One of the main recognized differences between octreotide and pasireotide is the higher affinity for the somatostatin SSTR5 receptor of pasireotide. We therefore determined if SSTR5 signaling is responsible for the differences we identified in FGFR4-R388 cells. In this regard, SSTR5 down-regulation resulted in increased pS-STAT3 and abolished the impact of pasireotide action on this STAT3 modification (Figure 5).

Pasireotide targets phosphatase 2A to reduce STAT3 serine activation in pituitary cells

To examine the downstream targets of SSTR5-mediated pasireotide signaling which can be implicated in the differential impact on STAT3 phosphorylation, we tested the ability of phosphatase inhibitors to rescue these actions. To this end, the non-selective phosphatase inhibitor pervanadate diminished the impact of pasireotide on STAT3 serine dephosphorylation (Figure 6a). Additionally, the more selective phosphatase 2A inhibitor, okadaic acid, effectively diminished STAT3 dephosphorylation mediated by pasireotide, providing evidence for involvement of this phosphatase in promoting this drug’s action (Figure 6b). In contrast, a phosphatase 2B inhibitor, cyclosporine A, did not alter STAT3 dephosphorylation by pasireotide (data not shown).
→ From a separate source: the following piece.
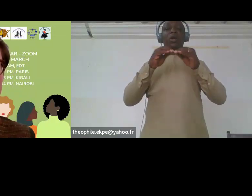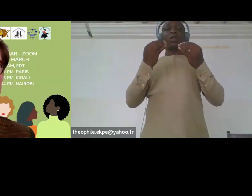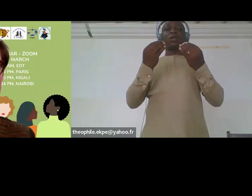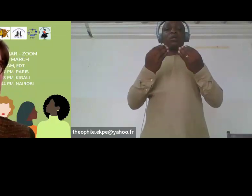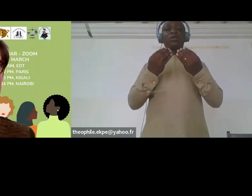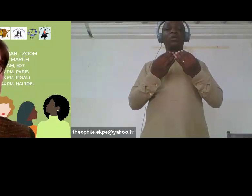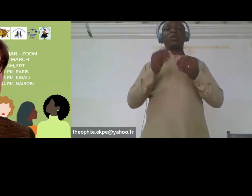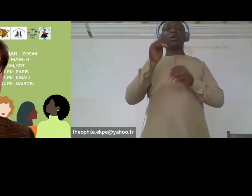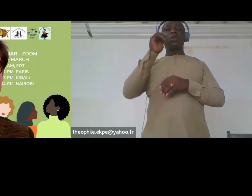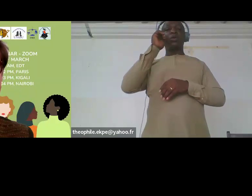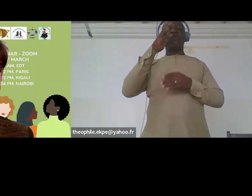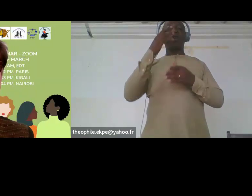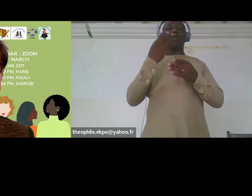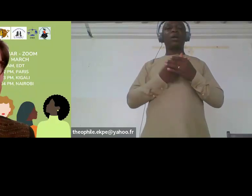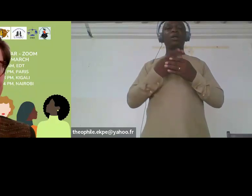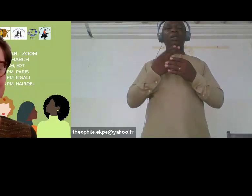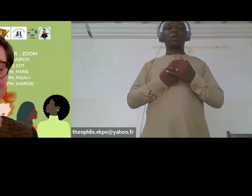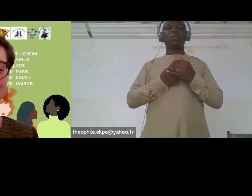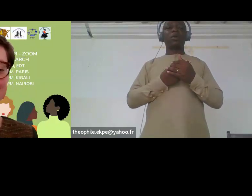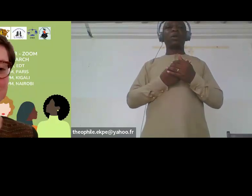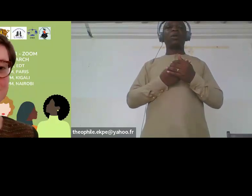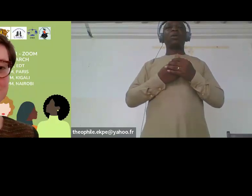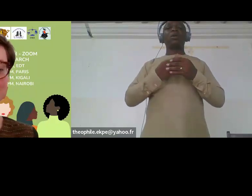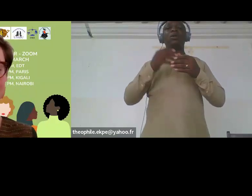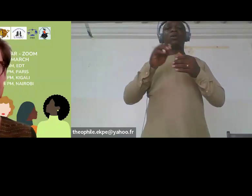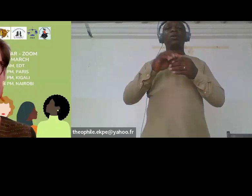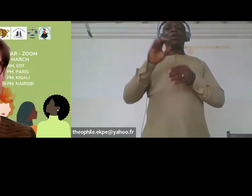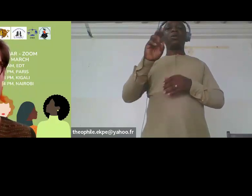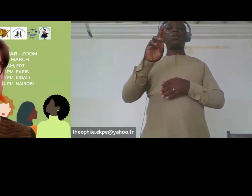Janet is an accountant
Primary pituitary cells derived from FGFR4-KI mice show resistance to octreotide

To further study the impact of the FGFR4 SNP on response to somatostatin analogs we examined knock-in (KI) mice carrying the mouse homologue of the polymorphism, FGFR4-R385. Importantly, introduction of this SNP does not alter FGFR4 expression levels [39, 40]. Specifically, we tested the impact on GH secretion from primary pituitary cells from FGFR4-R385 KI mice mediated by octreotide and pasireotide. Primary pituitary cells derived from WT mice responded to both somatostatin analogs (Figure 7). In contrast, pituitary cells derived from mice carrying the FGFR4-R385 allele revealed diminished sensitivity to octreotide with attenuated GH reduction (Figure 7).

DISCUSSION

The FGFR4-R388 SNP is known to be associated with accelerated cancer progression and treatment resistance [11-19]. The two FGFR4 isotypes have divergent signaling properties in different tissues as demonstrated in breast [18], pancreas [19, 42], pituitary mammosomatotroph cells [40] and corticotroph cells [20]. The FGFR4-R388 allele, which is associated with larger pituitary tumor size in patients with acromegaly, modulates STAT3 phosphorylation status, resulting in altered hormone regulation and enhanced cell proliferation in pituitary cells [20, 40]. Here we show that this transmembrane variant can mediate signaling that yields therapeutic targets of relevance to the actions of different SSAs. These differences can be noted when comparing effectiveness in reducing hormone production and cell proliferation and begin to explain the recognized differences in clinical efficacy of these compounds [43, 44].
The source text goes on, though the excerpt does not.